David, great catch on the Cannes thing. Not in a million years would I have caught that, as I am not into film stuff.

If I can revert to my 7th grade self for a sec, Cassie’s Cannes/Cannes thing was lame.

Bina
Bina
9 years ago

Here’s a review. RH Reality Check.

Felix Ray
9 years ago

>>Yeah right, that’s exactly what objectivity means.

>>Actually, what?

I’m saying that if you attack someone for their opinion before they express their opinion, it looks like prejudice… because what else could it be?

katz
katz
9 years ago

Obvs everyone can do what they like, but I’m with Felix on this one — maybe she just fell for a scam or whatever. It does feel preemptive to classify her as an acceptable target when none of us have actually seen any of her movies.

Paradoxical Intention
9 years ago

Yeah, stating facts like “Cassie Jaye has an award that says Cannes on it it but it isn’t associated with that Cannes” isn’t an “attack”. It’s correcting misinformation, imo.

Also, David’s article really makes no “attack” on the documentary.

Felix Ray | October 31, 2015 at 1:27 pm
In my opinion, if there is a festival, and that is the name of the festival, and there is an award, and that’s the award she won, she’s not being especially dishonest, though the same may not be true of the festival organizers. I’d like to see what other winners from the Cannes Independent film festival have done.

She’s being really dishonest though by not correcting misinformation, or even specifying that the Cannes Independent Film Festival isn’t associated with that Cannes Film Festival, if she knew that they weren’t associated.

And it just looks really shifty that she’s still claiming an award from an organization that not only has vanished off the face of the earth, but the actual Cannes Film Festival has denounced as a scam.

dhag85
9 years ago

@Felix Ray

She wasn’t “attacked”, and this has nothing to do with “her opinion”. Her award is being called a scam award, because it is. What’s your problem?

dhag85
9 years ago

I think it’s highly unlikely that she “fell for a scam”. If you’re a film maker and you actually won an award from the actual Cannes Film Festival.. you would know. You wouldn’t go “Well, I guess this is a real award. I’m not gonna google it or ask any questions though.”

Paradoxical Intention
9 years ago

Felix Ray | October 31, 2015 at 1:42 pm
>>How is it an attack on Cassie Jaye to accurately state that the award she was given is a scam?

Are you kidding?

And what you mean by “accurately”? What do you mean by scam? Is there a festival? Is the festival in Cannes? Did she win an award? “Accurately”, would imply that some of these details are filled in. Without further research, what I’m reading here is that it’s “pathetic” to list an award that she actually won for reasons that seem to have more to do with the festival organizers. “Pathetic” seems like an attack.

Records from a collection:
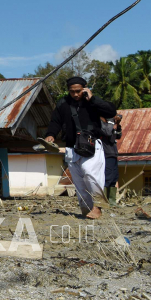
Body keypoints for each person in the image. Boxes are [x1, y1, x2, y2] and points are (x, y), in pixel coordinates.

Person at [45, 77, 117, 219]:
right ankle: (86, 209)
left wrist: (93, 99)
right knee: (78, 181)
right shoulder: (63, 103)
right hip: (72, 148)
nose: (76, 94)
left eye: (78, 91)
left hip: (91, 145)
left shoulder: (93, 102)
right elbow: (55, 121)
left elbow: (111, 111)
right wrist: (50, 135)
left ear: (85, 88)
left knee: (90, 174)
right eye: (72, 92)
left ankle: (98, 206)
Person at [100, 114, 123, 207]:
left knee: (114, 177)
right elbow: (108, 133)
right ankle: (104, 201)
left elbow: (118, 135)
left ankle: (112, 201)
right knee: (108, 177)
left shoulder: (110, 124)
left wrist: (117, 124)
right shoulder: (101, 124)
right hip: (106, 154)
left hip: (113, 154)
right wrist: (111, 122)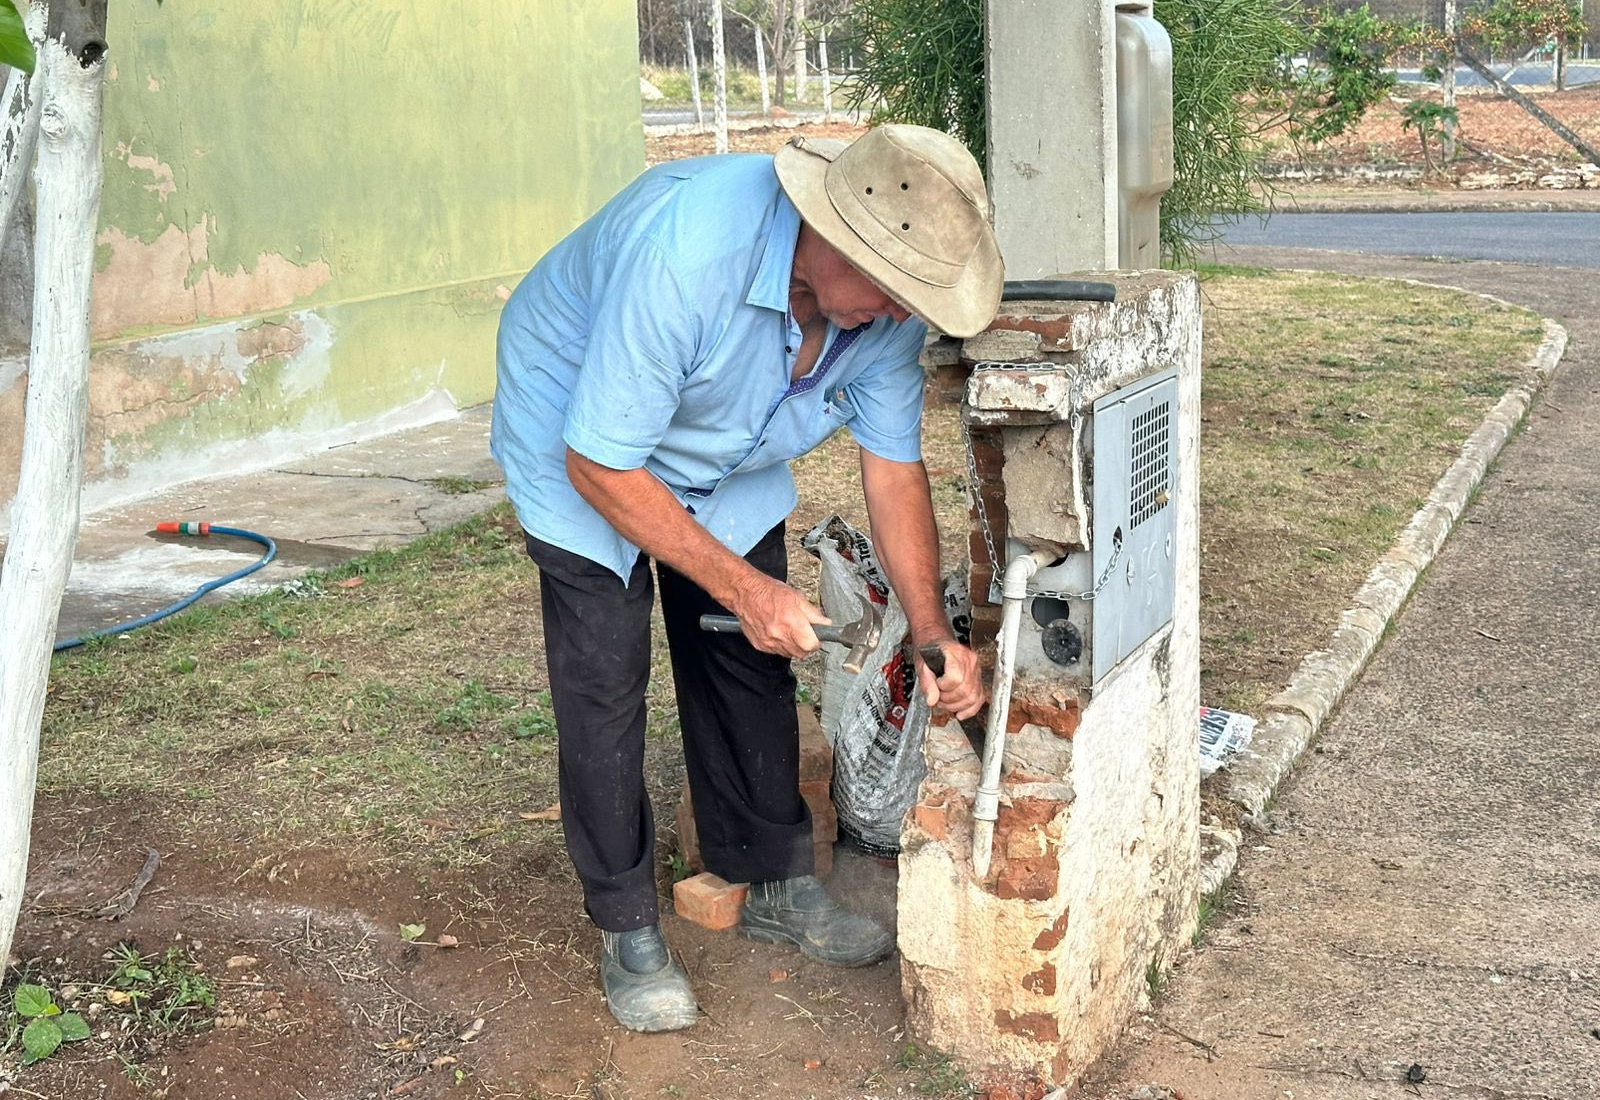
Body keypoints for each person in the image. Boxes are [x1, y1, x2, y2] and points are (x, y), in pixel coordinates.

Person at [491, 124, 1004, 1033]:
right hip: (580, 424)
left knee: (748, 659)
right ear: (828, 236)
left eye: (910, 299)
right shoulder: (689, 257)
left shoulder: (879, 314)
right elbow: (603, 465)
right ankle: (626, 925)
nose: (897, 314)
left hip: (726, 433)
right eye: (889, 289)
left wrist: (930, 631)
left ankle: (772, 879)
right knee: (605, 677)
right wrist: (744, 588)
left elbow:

What to work on:
• 1. Decide whether each statement agrees with the comment thread about Cassie Jaye's award. Answer yes or no and quote the words that decide it.
(a) katz says none of the commenters have seen any of her movies.
(b) dhag85 thinks it likely that she fell for a scam.
(c) One comment says the actual Cannes Film Festival has denounced the organization as a scam.
• 2. Answer these questions from the comment thread about Cassie Jaye's award.
(a) What does Bina share, and from where?
(b) What does Felix Ray say he would like to see?
(c) Which word does Felix Ray say seems like an attack?

Activity answers:
• 1.
(a) Yes: "none of us have actually seen any of her movies"
(b) No: "I think it’s highly unlikely that she “fell for a scam”."
(c) Yes: "the actual Cannes Film Festival has denounced as a scam"

• 2.
(a) A review, from RH Reality Check.
(b) What other winners from the Cannes Independent film festival have done.
(c) "Pathetic."